Hoje, data em que Josué de Castro completaria 100 anos, é a audaciosa voz do cientista e, sobretudo, do homem, que conduz a viagem feita pelas próximas páginas deste caderno especial. Uma viagem pela região que, segundo o próprio Josué, solidificava a ultrajante condição humana do brasileiro. O Nordeste, esse “imenso cenário de cerca de 600 mil milhas quadradas de superfície, exibindo, por toda parte, os sinais inconfundíveis de seu sofrimento cósmico.” O geógrafo, sociólogo, escritor e também político Josué morreu há 35 anos. Sua obra, no entanto, reverbera cada vez mais alto pelos cantos dos fins de mundo, nas palavras que ecoam em constrangidas panelas vazias.

Na jornada pelos caminhos da fome, a reportagem achou personagens da ciência e da literatura de Josué, conheceu aqueles que conseguiram subverter a ordem do sistema agrícola e cruzou a região das fomes classificadas pelo próprio Josué como endêmicas, as que, entra inverno e sai inverno, não passam. Porque a endemia dos famintos brasileiros está relacionada a acesso e não à disponibilidade de comida.

É no mesmo Brasil das safras recordes que se chora por comida. É no mesmo Brasil que louva o agronegócio das toneladas de grãos que se dói de fome. Hoje, o maior acesso à alimentação tem agora nome de batismo: Bolsa-Família. Se com ela o cenário é de penúria, sem ela seria de genocídio. O assistencialismo no País das abundâncias se enraíza por terras secas de outras alternativas. Homens e solo sedentos por uma reforma agrária longe de ser concretizada.

Como cúmplice de uma predadora economia global, o Brasil entra assim na roda das especulações financeiras que transformam comida em artigo da Bolsa de Valores. O que para Josué de Castro deveria ser entendido como um direito do ser humano, se torna dinheiro vivo nas mãos de transnacionais. É, portanto, nesse cenário de grandes volumes numéricos que a obra de Josué ganha força. Porque não é genérica, e sim individual. Josué está de tocaia, desafiando as predições do desenvolvimento.

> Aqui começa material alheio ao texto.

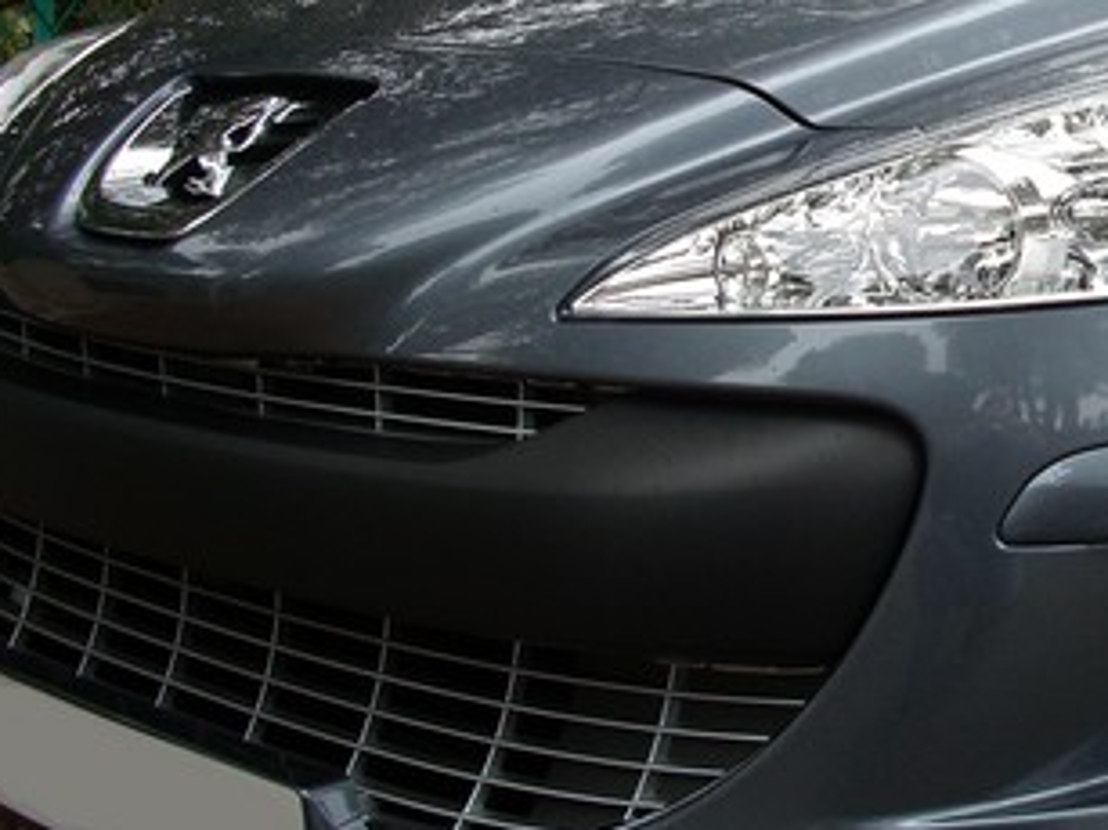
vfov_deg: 20.1
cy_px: 260
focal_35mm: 73
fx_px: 2336
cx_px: 1018
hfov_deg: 25.8
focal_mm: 5.8
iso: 80
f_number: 2.6
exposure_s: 1/160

Para Frei Betto, que já esteve à frente do cenário político como assessor especial do presidente Luiz Inácio Lula da Silva e foi um dos mentores do programa Fome-Zero, Josué ainda é “um profeta do futuro”. “Suas idéias e propostas são louvadas, porém pouco ou nada praticadas. É preciso divulgá-las por toda parte, em todos os meios de comunicação, para que o Brasil fique livre, definitivamente, de sua maior chaga: a fome de milhões de pessoas.”

Nas próximas páginas, a obra de Josué de Castro será divulgada não por suas palavras, mas pelas histórias daqueles que formaram a visão de mundo desse pensador. São relatos muitas vezes de dor extrema, tão aguda que muitas vezes anestesia e se cala. Em um Brasil que não pode mais se alimentar de suas vergonhas.